Which countries’ asset managers are the most likely to adhere to sustainable investments? According to both conventional wisdom and a new study commissioned by German asset manager Union Investment, the answer is Sweden, Norway, Denmark and Finland, where 61% of total institutionally held assets are invested according to sustainable criteria.
Following closely behind is the Netherlands, where ESG-influenced holdings form just over half (53%) of total investment portfolios. The UK, despite recent disagreements with the rest of Europe, is the third-largest holder of sustainable investments with 43% of total assets (Link).
Though the proportion of sustainably invested assets is high among Dutch and British managers, however, the two countries have the smallest proportion of asset managers who use sustainable standards (50% in the UK and 54% in the Netherlands, compared to a European average of 63%). The report’s authors suggest that one possible explanation is that when investors decide to take the ESG plunge, they do so seriously, redistributing a large amount of capital at once.

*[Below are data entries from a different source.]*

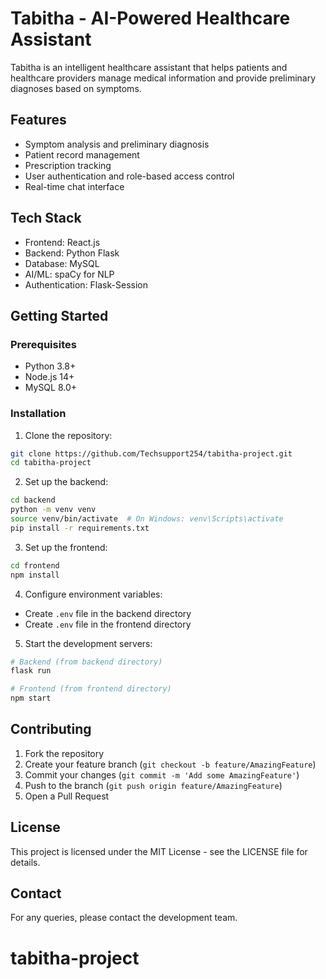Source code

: # Tabitha - AI-Powered Healthcare Assistant

Tabitha is an intelligent healthcare assistant that helps patients and healthcare providers manage medical information and provide preliminary diagnoses based on symptoms.

## Features

- Symptom analysis and preliminary diagnosis
- Patient record management
- Prescription tracking
- User authentication and role-based access control
- Real-time chat interface

## Tech Stack

- Frontend: React.js
- Backend: Python Flask
- Database: MySQL
- AI/ML: spaCy for NLP
- Authentication: Flask-Session

## Getting Started

### Prerequisites

- Python 3.8+
- Node.js 14+
- MySQL 8.0+

### Installation

1. Clone the repository:

```bash
git clone https://github.com/Techsupport254/tabitha-project.git
cd tabitha-project
```

2. Set up the backend:

```bash
cd backend
python -m venv venv
source venv/bin/activate  # On Windows: venv\Scripts\activate
pip install -r requirements.txt
```

3. Set up the frontend:

```bash
cd frontend
npm install
```

4. Configure environment variables:

- Create `.env` file in the backend directory
- Create `.env` file in the frontend directory

5. Start the development servers:

```bash
# Backend (from backend directory)
flask run

# Frontend (from frontend directory)
npm start
```

## Contributing

1. Fork the repository
2. Create your feature branch (`git checkout -b feature/AmazingFeature`)
3. Commit your changes (`git commit -m 'Add some AmazingFeature'`)
4. Push to the branch (`git push origin feature/AmazingFeature`)
5. Open a Pull Request

## License

This project is licensed under the MIT License - see the LICENSE file for details.

## Contact

For any queries, please contact the development team.

# tabitha-project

Though Union Investment makes the case for sustainable investment being a wholly “European issue”, the rate of SRI uptake elsewhere in the continent is varied.
Of the 803 institutions in 10 European countries which manage total assets of €7.8tn polled for the survey, those in Germany and Italy invest the smallest proportions (33% and 22% respectively) of their portfolios with ESG factors in mind. Of these investments, relatively little are put into sustainable equities, too, with a preference for bonds (Germany), infrastructure (Italy) and real estate (both).
Indeed, another new study – the annual benchmark report by the Responsible Investment Association Australasia (RIAA) – suggests that SRI uptake may be faster and keener in the antipodes. It reports that just shy of half (47%) of all professionally managed assets in Australia were invested responsibly in 2015, accounting for around A$633bn (€435bn) of investments.Money held in “core responsible investments”, which RIAA defines as sustainability-themed investments, ESG screened products and impact or community finance vehicles, contributes $51.5bn to this figure, double the figure two years ago and representing a significant rise as a proportion of Australia’s total assets under management: up to 3.8% in 2015 from 2.5% in 2014.
“It is clear that we are now on an unstoppable trajectory”
The remaining $582bn of responsibly invested money is held in funds with broad responsible themes or ESG data integration. This figure has fallen by 3% year-on-year, however, in contrast to or perhaps because of the growing uptake of core responsible investments.
Such investments have performed well for fund managers, too: core ESG investments have outperformed the ASX300 and the average large cap Australian equities fund whether over a one, three, five or 10-year timescale. The report, a key market stock-take, makes a case for such performance showing that while divestment is an increasingly used shareholder tactic, capital is “just as strong when it is being used to support industries, companies and assets” that promote a healthier world.
Its authors added: “Based on movement in the markets in the last two years, it is clear that we are now on an unstoppable trajectory where responsible approach to investment, superannuation and banking is the benchmark against which good investors should be assessed.”
RIAA’s 165-strong membership comprises superannuation funds, asset managers, banks and other professionals who between them manage in excess of $1tn in assets. The association is poised to publish its findings about New Zealand’s responsible investment outlook later this month.